Il kimchi non è solo un piatto della cucina coreana, è simbolo di un’intera popolazione e ne rappresenta l’identità culturale. Non si può dire che ci sia una ricetta perfetta: in ogni regione della Corea viene realizzato con ingredienti diversi, che cambiano anche a seconda della stagione. Una cosa è certa, per prepararlo le verdure sono sottoposte a fermentazione, un processo che insieme all’uso di spezie genera il tipico gusto sapido e acidulo che lo caratterizza. Quel gusto pungente che col tempo è stato in grado di conquistare anche il pubblico di Milano, prima nei numerosi ristoranti coreani presenti in città e poi raggiungendo anche spazi inaspettati.

Che cos’è il kimchi?
Innanzitutto è bene chiarire di cosa stiamo parlando. Il kimchi è una ricetta coreana millenaria, che trovò larga diffusione in una terra dove i cibi fermentati andavano per la maggiore. Le sue origini risalgono a una pratica collettiva chiamata Kimjang e divenuta Patrimonio culturale immateriale dell'umanità dell’UNESCO nel 2013: il kimchi veniva preparato in grandi quantità da tutti gli abitanti dei villaggi, gli ingredienti venivano messi a riposare in vasi di terracotta e poi conservati per l’utilizzo comune durante l’inverno.
Col tempo quella che era una tecnica per prolungare la vita degli alimenti si è trasformata pian piano nel concetto di kimchi che conosciamo oggi. Cavolo Napa e ravanelli sono le verdure più gettonate da usare come base, mentre l’aggiunta di spezie, peperoncino tritato (chiamato gochugaru), zenzero, aglio o salsa di pesce le arricchisce di nuove sfumature. Combinazioni di ingredienti sempre diverse danno vita alle innumerevoli varianti di kimchi che oggi si consumano quotidianamente in Corea, sia come contorno che come ingrediente per condire altre preparazioni. Il risultato (gustativo ed estetico) è decisamente più intenso rispetto a una classica giardiniera, ma questo non ha spaventato i curiosi dal resto del mondo... e da Milano.

Il kimchi conquista Milano
Sarà che ultimamente se ne parla anche in termini di superfood per via delle sue proprietà digestive, antiossidanti e antinfiammatorie, ma il kimchi oggi non è più solo prerogativa dei ristoranti coreani, come lo storico Ginmi. La sua presenza è andata persino oltre i locali dall’impronta orientale, come il frequentatissimo Casa Ramen. Ora il kimchi arriva nei bistrot e nelle vinerie, specialmente dove la tecnica della fermentazione si integra perfettamente con filosofie di cucina naturale e sostenibilità.
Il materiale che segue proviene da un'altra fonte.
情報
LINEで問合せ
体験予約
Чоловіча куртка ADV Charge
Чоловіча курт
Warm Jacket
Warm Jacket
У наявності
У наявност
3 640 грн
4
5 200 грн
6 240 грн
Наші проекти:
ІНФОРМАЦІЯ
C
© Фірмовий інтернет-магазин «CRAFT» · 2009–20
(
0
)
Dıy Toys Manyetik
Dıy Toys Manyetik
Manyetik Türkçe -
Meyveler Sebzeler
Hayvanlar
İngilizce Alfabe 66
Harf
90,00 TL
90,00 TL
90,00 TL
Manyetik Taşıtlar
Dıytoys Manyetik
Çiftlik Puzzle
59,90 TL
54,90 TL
Conservare la bontà di un ingrediente e conferirgli una nuova identità è sicuramente un buon motivo per proporre il kimchi. L’ha preparato lo chef di Mater Bistrot, Alex Leone, nella versione classica con cavolo oppure in una rivisitazione per allungare l’estate: il kimchi di anguria.
Si entra anche in territori food porn grazie al grande panificatore Davide Longoni, che ha messo kimchi e formaggio filante in uno dei toast più clamorosi del suo Totost. Ma lo propone anche Citra Beerstrot, dove fra birra e kombucha la fermentazione non è di certo un argomento secondario, e lo fa utilizzando il kimchi della gastronomia coreana li-sei deli.
Terreno fertile per Erin Eun-Young Kim e Mark Blackwell, marito e moglie che hanno deciso di cambiare vita, trasferendosi da New York a Milano e diventando produttori di kimchi artigianale realizzato in Italia (Kimchi Pop). Ed ecco che iniziano a spuntare serate speciali a tema kimchi, come quella tenuta di recente da Via Stampa, quella organizzata da Erba Brusca in collaborazione con li-sei deli (3 aprile) o quella da Chuck’s in collaborazione con Kimchi Pop (29 marzo).
Insomma, la popolarità è in crescita e le possibilità fusion si fanno sempre più interessanti. Stiamo forse per entrare nell’era del kimchi?